REAL TIME DISTANCE CALCULATION USING ARUCO MARKERS

Deepanshusachdeva
Analytics Vidhya
Published in
7 min readMay 27, 2021

This week I came across a very hot topic — Augmented Reality, but before understanding that we need to have an intuition behind ArUco markers.
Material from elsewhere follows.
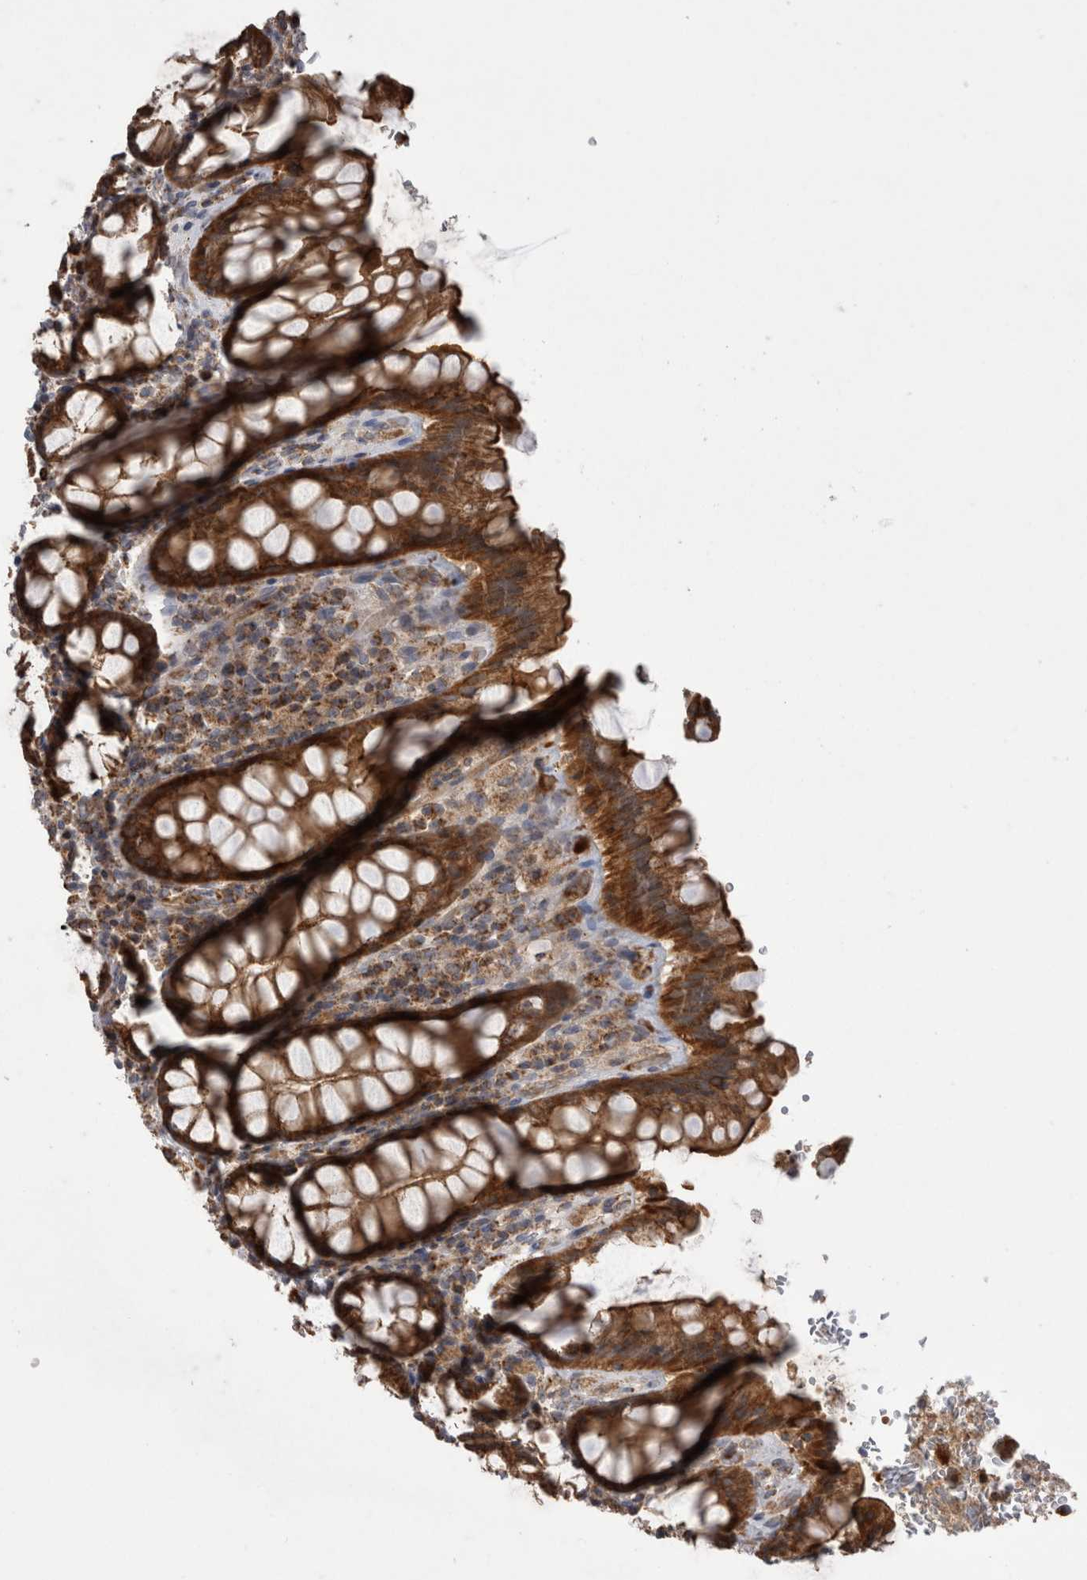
{"staining": {"intensity": "strong", "quantity": ">75%", "location": "cytoplasmic/membranous"}, "tissue": "rectum", "cell_type": "Glandular cells", "image_type": "normal", "snomed": [{"axis": "morphology", "description": "Normal tissue, NOS"}, {"axis": "topography", "description": "Rectum"}], "caption": "Rectum stained with a protein marker demonstrates strong staining in glandular cells.", "gene": "DARS2", "patient": {"sex": "male", "age": 64}}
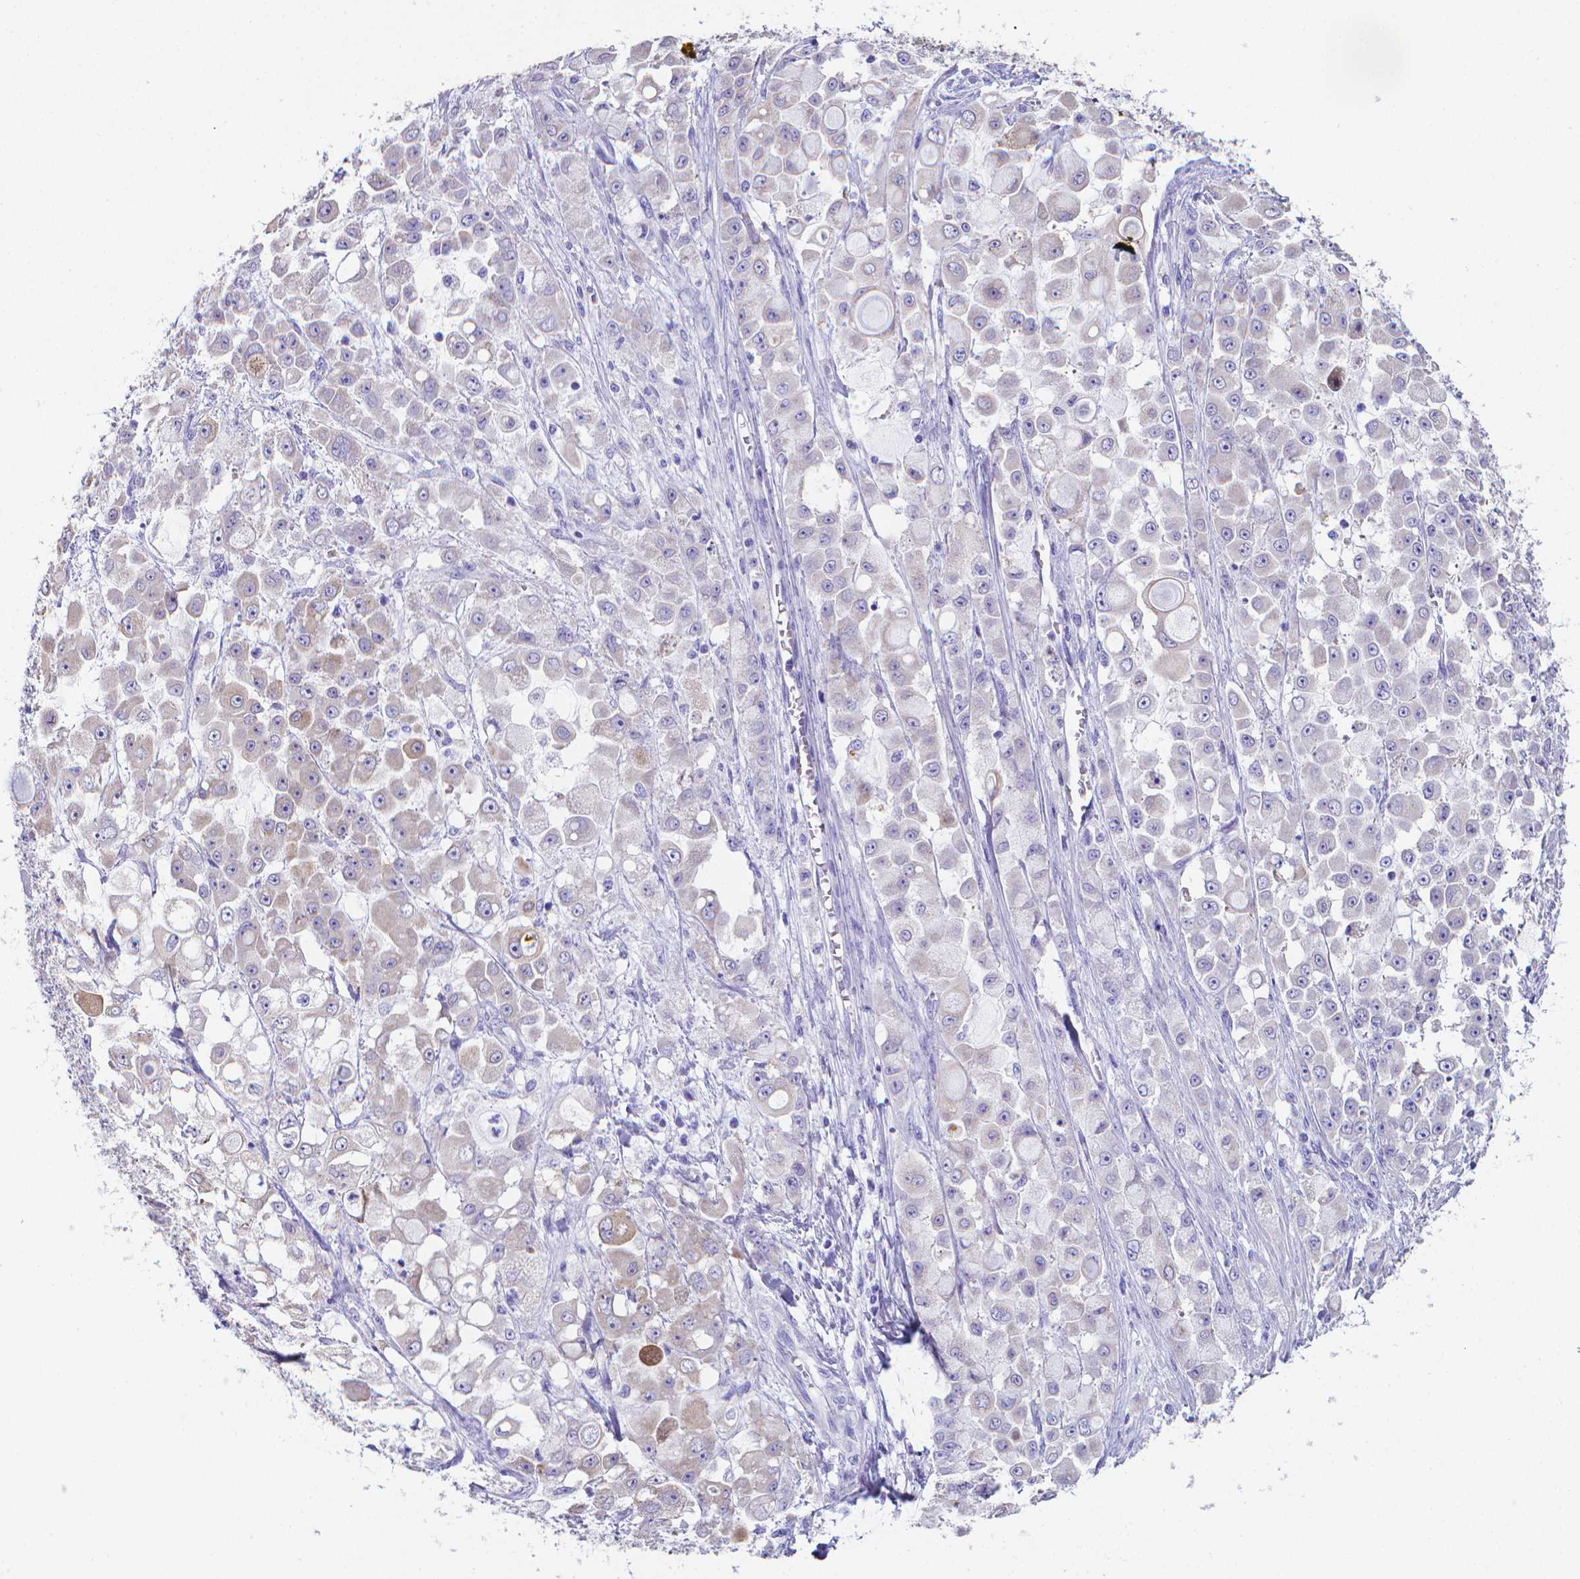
{"staining": {"intensity": "negative", "quantity": "none", "location": "none"}, "tissue": "stomach cancer", "cell_type": "Tumor cells", "image_type": "cancer", "snomed": [{"axis": "morphology", "description": "Adenocarcinoma, NOS"}, {"axis": "topography", "description": "Stomach"}], "caption": "Protein analysis of stomach cancer (adenocarcinoma) demonstrates no significant staining in tumor cells. (Stains: DAB IHC with hematoxylin counter stain, Microscopy: brightfield microscopy at high magnification).", "gene": "LRRC73", "patient": {"sex": "female", "age": 76}}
ArUco Markers .. What are they?

ArUco markers are similar to QR codes, the differentiating factor being that QR codes stores much more information than a ArUco marker and is therefore difficult to employ for what we are are about to do.
It is a binary matrix composed of a black border around it , it is a synthetic marker used to instantly locate it in an image or video.
This is what a ArUco Marker looks like-

ArUco Marker

Now, as it is binary and contains some sort of information , we need to have some variations, so these markers have two unique properties- ID and Type

Now the id of the marker depends on what type it is, Lets understand this is some detail:
In the above marker, If you will see, there is a 1 box padding on all sides, also in the marker you can see that in one row(after removing the padding) you can fit 6 white boxes, so this is a 6X6 marker, now the type of the marker you cannot guess (and you should not!). So the type is predefined and is kind of a hiccup here, there are total of 25 types(or dictionaries) of markers in cv2, and each dictionary contains the same number of bits or blocks and a fixed number of markers(50,100,250 or 1000).
The above attached image of the marker is — id 23 of DICT_6X6_250.
So, the type here is DICT_6X6_250 and id is 23.(Note that here id cannot exceed 250 as there are only 250 markers available in the dictionary).

Uses in Industry:

For Pose Estimation, automation in robots, 2D projection, Augmented Reality and what not! And of course today we are going to learn about how to use them for distance calculation.

Before Using them Lets see how they are generated-
In Python you can generate them with the help of cv2.aruco.drawMarker() function, Lets see it in action!

The required packages are:

import cv2
import numpy as np
import argparse
import sys
import os

Now, you need the id and type of the marker , so lets take them as arguments-

ap.add_argument("-i", "--id", type=int, required=True,
help="id of the aruco marker to be generated")
ap.add_argument("-t", "--type", type=str,
default="DICT_ARUCO_ORIGINAL", help="type of ARUCO marker")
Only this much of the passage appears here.